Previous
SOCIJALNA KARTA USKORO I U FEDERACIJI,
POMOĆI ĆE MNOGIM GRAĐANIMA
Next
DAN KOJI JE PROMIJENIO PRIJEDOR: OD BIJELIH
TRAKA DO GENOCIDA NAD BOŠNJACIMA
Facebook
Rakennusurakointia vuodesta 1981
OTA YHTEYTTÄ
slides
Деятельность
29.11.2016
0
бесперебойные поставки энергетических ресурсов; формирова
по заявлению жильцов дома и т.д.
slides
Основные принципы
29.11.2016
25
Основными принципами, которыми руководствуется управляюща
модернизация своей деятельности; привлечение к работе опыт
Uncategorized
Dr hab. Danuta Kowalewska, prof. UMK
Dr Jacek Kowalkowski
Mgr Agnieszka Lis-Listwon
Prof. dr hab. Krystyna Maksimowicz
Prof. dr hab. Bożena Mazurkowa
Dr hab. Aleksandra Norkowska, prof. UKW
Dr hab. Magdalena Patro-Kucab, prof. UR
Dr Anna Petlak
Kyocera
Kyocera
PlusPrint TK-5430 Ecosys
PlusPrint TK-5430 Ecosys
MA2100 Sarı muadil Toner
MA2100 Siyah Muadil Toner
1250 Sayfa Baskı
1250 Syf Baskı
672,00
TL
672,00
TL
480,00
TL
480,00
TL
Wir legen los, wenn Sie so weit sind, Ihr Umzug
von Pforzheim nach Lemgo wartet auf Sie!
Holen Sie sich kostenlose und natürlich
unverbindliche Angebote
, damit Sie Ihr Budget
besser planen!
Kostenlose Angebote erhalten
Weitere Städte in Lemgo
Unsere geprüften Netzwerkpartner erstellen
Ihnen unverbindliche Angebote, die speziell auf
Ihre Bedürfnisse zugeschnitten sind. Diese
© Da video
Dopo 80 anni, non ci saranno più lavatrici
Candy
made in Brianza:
========================================================================
## PROBLEM
Render every line of text in the entries above as a JSON list of strings, one string per line, with blank lines left out.

## FINISHED TASK
[
  "Previous",
  "SOCIJALNA KARTA USKORO I U FEDERACIJI,",
  "POMOĆI ĆE MNOGIM GRAĐANIMA",
  "Next",
  "DAN KOJI JE PROMIJENIO PRIJEDOR: OD BIJELIH",
  "TRAKA DO GENOCIDA NAD BOŠNJACIMA",
  "Facebook",
  "Rakennusurakointia vuodesta 1981",
  "OTA YHTEYTTÄ",
  "slides",
  "Деятельность",
  "29.11.2016",
  "0",
  "бесперебойные поставки энергетических ресурсов; формирова",
  "по заявлению жильцов дома и т.д.",
  "slides",
  "Основные принципы",
  "29.11.2016",
  "25",
  "Основными принципами, которыми руководствуется управляюща",
  "модернизация своей деятельности; привлечение к работе опыт",
  "Uncategorized",
  "Dr hab. Danuta Kowalewska, prof. UMK",
  "Dr Jacek Kowalkowski",
  "Mgr Agnieszka Lis-Listwon",
  "Prof. dr hab. Krystyna Maksimowicz",
  "Prof. dr hab. Bożena Mazurkowa",
  "Dr hab. Aleksandra Norkowska, prof. UKW",
  "Dr hab. Magdalena Patro-Kucab, prof. UR",
  "Dr Anna Petlak",
  "Kyocera",
  "Kyocera",
  "PlusPrint TK-5430 Ecosys",
  "PlusPrint TK-5430 Ecosys",
  "MA2100 Sarı muadil Toner",
  "MA2100 Siyah Muadil Toner",
  "1250 Sayfa Baskı",
  "1250 Syf Baskı",
  "672,00",
  "TL",
  "672,00",
  "TL",
  "480,00",
  "TL",
  "480,00",
  "TL",
  "Wir legen los, wenn Sie so weit sind, Ihr Umzug",
  "von Pforzheim nach Lemgo wartet auf Sie!",
  "Holen Sie sich kostenlose und natürlich",
  "unverbindliche Angebote",
  ", damit Sie Ihr Budget",
  "besser planen!",
  "Kostenlose Angebote erhalten",
  "Weitere Städte in Lemgo",
  "Unsere geprüften Netzwerkpartner erstellen",
  "Ihnen unverbindliche Angebote, die speziell auf",
  "Ihre Bedürfnisse zugeschnitten sind. Diese",
  "© Da video",
  "Dopo 80 anni, non ci saranno più lavatrici",
  "Candy",
  "made in Brianza:"
]